PROBLEM 1
Answer these questions using the transcript about Russian repression.
(a) How many protesters did police arrest across Russia?
(b) In which city does Alsu Kurmasheva work as a journalist?
(c) What was she charged with after her arrest in 2023?
PROBLEM 2
Carry on the transcript about Russian repression from the point where it stops.

PASSAGE

Svetlana Alekseyevich
Yes, I think it's the kind of trial that the world is facing today because democracy is in retreat. And there are more and more figures such as Putin, Viktor Orban, and now Donald Trump. There seems to be a kind of lack of awareness in the world about what's really happening today. The same as 20 years ago. We were thinking, well, you know, let it develop this democracy, okay, it's weak, but it will slowly grow. And we were thinking, well, nothing bad is really happening around us. Let it do it its own, let it go its own way. And yet nobody is really taking it serious enough to work with young people, with the emerging generations, with people in general, to reflect upon what was happening to us, what is actually going on around us. And now we find our situation ourselves in a situation when fascism is all around us. We are sitting here with fascism surrounding us. I think there is still this lack of understanding in Europe about what is actually taking place in Russia. They were saying to themselves, not surely not ashism. Similarly to what we said before Putin attacked Ukraine. We said, well, not really, it can't happen. Putin would not attack Ukraine. We haven't developed the criteria to assess this new life we're living in.
Boris Akunin
A Russian Human rights monitor reports the.
Imogen Folks
Police arrested more than 1600 protesters across Russia. Russia's proposed bill on fining Internet users for accessing online content labeled as extremist by Russian authorities. Tensions have been escalating between the Trump administration and one of the world's most prestigious universities, Harvard. The White House has given Harvard an ultimatum to ditch diversity programs and muzzle campus activism or lose billions in federal funding. Are we in denial about Russia or about the new and repressive direction the world may be taking? In fact, the panel discussions Mariana Katsarova organized to allow writers like A. Kunin and Alexeivich to share their views were completely full, standing room only. And there was testimony from journalists with first hand experience of the risks of trying to report objectively from, from a repressive regime.
Alsu Kurmasheva
I am Elsu Kurmasheva. I'm a journalist working for Radio for Europe, Radio Liberty in Prague. After my arrest, detention in Russia, more than nine months in prison, the biggest.
Svetlana Alekseyevich
Prisoner swap since the end of the Cold War has taken place between Russia and the West. Those who've been freed include the Wall Street Journal reporter Evan Gershkovich, and also the former US Marine Paul Whelan, as well as prominent Kremlin critics and anti.
Imogen Folks
War campaigners Alsu Kurmasheva is a journalist with Radio Free Europe. She has dual nationality, Russian and American. In 2023, she was arrested and imprisoned after traveling to Russia's Tatarstan region to visit her mother, who was ill charged with failing to register as a foreign agent. She spent months in jail before being freed in last year's historic prison swap. Now she asks people to remember the many journalists, lawyers and human rights defenders who remain imprisoned in Russia.

Stored data

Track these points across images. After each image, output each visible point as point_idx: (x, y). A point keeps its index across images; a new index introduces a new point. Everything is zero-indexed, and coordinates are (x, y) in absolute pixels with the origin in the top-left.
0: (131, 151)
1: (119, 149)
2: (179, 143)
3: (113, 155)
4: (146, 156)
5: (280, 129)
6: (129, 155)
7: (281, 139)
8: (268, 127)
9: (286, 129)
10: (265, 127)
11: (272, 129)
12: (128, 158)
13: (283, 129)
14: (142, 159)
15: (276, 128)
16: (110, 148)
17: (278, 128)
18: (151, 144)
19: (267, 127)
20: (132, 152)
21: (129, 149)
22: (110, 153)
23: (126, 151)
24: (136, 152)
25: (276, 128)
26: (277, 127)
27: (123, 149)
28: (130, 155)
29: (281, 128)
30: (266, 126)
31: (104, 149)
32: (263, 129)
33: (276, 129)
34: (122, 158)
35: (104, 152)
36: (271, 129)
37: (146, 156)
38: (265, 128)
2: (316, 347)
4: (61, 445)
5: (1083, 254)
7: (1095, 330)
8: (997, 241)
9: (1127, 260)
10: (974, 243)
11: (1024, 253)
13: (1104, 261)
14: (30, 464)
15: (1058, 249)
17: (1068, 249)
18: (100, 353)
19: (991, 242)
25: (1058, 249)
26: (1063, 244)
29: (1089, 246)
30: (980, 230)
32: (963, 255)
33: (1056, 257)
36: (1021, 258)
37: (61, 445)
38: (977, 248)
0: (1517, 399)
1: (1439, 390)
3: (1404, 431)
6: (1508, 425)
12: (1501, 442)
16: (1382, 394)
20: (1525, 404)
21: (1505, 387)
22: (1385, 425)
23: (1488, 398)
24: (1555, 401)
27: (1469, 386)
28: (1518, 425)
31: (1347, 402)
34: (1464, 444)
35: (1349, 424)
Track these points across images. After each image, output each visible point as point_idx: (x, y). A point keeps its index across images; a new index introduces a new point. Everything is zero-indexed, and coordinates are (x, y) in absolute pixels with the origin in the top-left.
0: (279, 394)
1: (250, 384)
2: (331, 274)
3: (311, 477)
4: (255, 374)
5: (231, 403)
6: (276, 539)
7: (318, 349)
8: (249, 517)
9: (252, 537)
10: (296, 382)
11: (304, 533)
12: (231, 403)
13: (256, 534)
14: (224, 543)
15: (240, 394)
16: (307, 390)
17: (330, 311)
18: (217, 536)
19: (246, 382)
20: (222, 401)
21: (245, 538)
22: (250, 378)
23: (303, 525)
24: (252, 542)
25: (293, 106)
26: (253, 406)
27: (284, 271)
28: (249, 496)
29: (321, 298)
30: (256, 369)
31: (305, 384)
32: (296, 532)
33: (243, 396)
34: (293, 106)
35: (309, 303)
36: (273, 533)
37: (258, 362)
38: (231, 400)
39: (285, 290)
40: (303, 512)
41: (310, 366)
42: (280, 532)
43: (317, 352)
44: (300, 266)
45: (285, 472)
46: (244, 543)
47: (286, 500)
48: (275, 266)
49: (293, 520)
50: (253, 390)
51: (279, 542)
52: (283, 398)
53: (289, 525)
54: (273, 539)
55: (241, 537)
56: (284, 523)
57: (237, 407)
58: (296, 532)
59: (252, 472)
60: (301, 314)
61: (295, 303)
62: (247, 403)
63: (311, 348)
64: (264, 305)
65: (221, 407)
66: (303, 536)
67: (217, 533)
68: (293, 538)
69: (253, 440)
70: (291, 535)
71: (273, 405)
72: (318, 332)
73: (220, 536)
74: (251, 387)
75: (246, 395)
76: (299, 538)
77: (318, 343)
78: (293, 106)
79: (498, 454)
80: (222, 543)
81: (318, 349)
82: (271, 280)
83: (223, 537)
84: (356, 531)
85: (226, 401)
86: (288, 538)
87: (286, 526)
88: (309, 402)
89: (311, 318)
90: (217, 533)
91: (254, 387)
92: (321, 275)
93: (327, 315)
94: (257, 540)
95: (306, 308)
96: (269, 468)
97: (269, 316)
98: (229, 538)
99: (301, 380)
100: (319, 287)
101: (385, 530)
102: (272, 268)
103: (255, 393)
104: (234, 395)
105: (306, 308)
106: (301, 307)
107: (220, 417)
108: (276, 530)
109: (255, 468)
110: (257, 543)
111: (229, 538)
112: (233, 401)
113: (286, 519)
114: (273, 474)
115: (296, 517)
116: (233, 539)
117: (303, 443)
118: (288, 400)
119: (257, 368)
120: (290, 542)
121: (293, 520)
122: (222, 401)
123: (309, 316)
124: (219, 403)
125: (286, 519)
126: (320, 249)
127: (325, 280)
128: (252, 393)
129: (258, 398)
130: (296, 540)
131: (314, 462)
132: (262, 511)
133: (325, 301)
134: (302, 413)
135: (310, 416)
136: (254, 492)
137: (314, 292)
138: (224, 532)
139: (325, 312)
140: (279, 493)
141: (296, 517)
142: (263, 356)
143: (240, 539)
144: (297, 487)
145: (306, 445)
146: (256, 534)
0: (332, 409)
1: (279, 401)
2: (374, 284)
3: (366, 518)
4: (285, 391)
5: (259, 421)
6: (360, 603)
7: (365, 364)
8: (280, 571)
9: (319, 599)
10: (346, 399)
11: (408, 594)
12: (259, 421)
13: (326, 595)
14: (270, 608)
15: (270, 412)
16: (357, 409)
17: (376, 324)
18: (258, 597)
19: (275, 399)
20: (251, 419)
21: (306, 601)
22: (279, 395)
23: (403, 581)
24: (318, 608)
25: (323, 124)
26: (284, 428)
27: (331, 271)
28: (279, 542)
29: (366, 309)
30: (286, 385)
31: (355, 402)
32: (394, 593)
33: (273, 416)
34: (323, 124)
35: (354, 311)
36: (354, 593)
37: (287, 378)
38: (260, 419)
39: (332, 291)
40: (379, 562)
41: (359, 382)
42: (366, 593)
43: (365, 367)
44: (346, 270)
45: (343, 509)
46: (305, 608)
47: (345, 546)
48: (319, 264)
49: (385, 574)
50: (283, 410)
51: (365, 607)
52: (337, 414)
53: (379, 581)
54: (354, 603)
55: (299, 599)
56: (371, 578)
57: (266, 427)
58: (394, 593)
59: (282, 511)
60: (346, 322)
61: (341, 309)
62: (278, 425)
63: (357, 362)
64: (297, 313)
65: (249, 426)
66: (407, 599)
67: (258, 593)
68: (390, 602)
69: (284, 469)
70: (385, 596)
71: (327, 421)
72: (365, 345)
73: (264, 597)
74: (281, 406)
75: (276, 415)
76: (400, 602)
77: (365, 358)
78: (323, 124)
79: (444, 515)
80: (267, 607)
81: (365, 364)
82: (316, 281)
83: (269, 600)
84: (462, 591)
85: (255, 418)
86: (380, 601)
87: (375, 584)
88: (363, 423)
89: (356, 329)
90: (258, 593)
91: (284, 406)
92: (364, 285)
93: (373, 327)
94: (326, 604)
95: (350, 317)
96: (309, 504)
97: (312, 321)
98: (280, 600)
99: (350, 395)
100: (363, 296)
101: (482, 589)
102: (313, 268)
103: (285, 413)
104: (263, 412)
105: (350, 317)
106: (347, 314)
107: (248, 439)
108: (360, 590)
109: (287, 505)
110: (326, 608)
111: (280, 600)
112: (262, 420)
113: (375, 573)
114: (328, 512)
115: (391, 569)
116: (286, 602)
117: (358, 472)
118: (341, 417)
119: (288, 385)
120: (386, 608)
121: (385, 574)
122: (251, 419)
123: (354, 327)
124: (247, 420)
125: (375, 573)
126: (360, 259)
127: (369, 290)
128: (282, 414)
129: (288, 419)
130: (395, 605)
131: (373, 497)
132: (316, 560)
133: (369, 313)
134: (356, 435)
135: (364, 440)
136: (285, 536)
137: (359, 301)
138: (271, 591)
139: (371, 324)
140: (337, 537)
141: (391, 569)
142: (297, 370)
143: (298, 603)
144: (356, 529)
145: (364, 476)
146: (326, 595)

TASK OUTPUT 1
(a) More than 1600.
(b) Prague.
(c) Failing to register as a foreign agent.

TASK OUTPUT 2
Alsu Kurmasheva
Behind all those numbers and names in the report, there are real people. There are somebody's husbands and wives and their family members, and they are real people who suffered and risked everything for their reporting, just for us and other people to know what's happening in Russia.
Imogen Folks
How do you see the freedom of journalists to report objectively on a wider scale? Obviously, this report is focused on Russia, but the climate, to me anyway, feels not ideal in other places too.
Alsu Kurmasheva
Well, things are changing. I heard today from several people, and not only journalists, that freedom of speech and democracy are not for granted. This is something that has to be developed. This is something has to be taken care of. And probably we missed an opportunity of taking care of and cherishing democracy and freedom of speech some time ago. But it's never late to start now. It's never late to acknowledge how precious it is, how precious democracy, how precious freedom is.
Imogen Folks
Interviewing these writers and journalists now exiled from their home countries because they tried to report, write and express themselves freely, I was struck by their warnings to us to be alert for the signs of authoritarianism, of the repression of freedom of speech. The American TV network ABC has taken the late night talk show host Jimmy.
Svetlana Alekseyevich
Kimmel off air indefinitely.
Boris Akunin
When a late night host is on network television, there is a licensing. If they're getting a license, I, I would think maybe their license should be taken away.
Imogen Folks
The Russia Report was published the same week that in the United States the late night chat show host Jimmy Kimmel was taken off air. The significance was not lost on Irene Khan, the UN Special Rapporteur on freedom of expression, who points out that other governments have been adopting Russia's tactics for quite some time.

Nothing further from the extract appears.